## [Data for the task]

== Segment start ==

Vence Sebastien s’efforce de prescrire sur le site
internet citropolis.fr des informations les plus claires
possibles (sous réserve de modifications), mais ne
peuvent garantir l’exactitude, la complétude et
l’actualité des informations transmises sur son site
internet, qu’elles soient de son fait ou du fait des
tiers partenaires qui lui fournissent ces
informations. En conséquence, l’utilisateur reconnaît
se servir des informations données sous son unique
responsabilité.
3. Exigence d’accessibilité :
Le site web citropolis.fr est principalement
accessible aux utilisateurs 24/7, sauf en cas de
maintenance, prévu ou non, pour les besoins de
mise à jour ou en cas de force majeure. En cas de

== Segment end ==

## [Work required]
Copy exactly, and only, the lines from the one containing "l’actualité des informations" through the last line of the listing.

## [Exercise answer]
l’actualité des informations transmises sur son site
internet, qu’elles soient de son fait ou du fait des
tiers partenaires qui lui fournissent ces
informations. En conséquence, l’utilisateur reconnaît
se servir des informations données sous son unique
responsabilité.
3. Exigence d’accessibilité :
Le site web citropolis.fr est principalement
accessible aux utilisateurs 24/7, sauf en cas de
maintenance, prévu ou non, pour les besoins de
mise à jour ou en cas de force majeure. En cas de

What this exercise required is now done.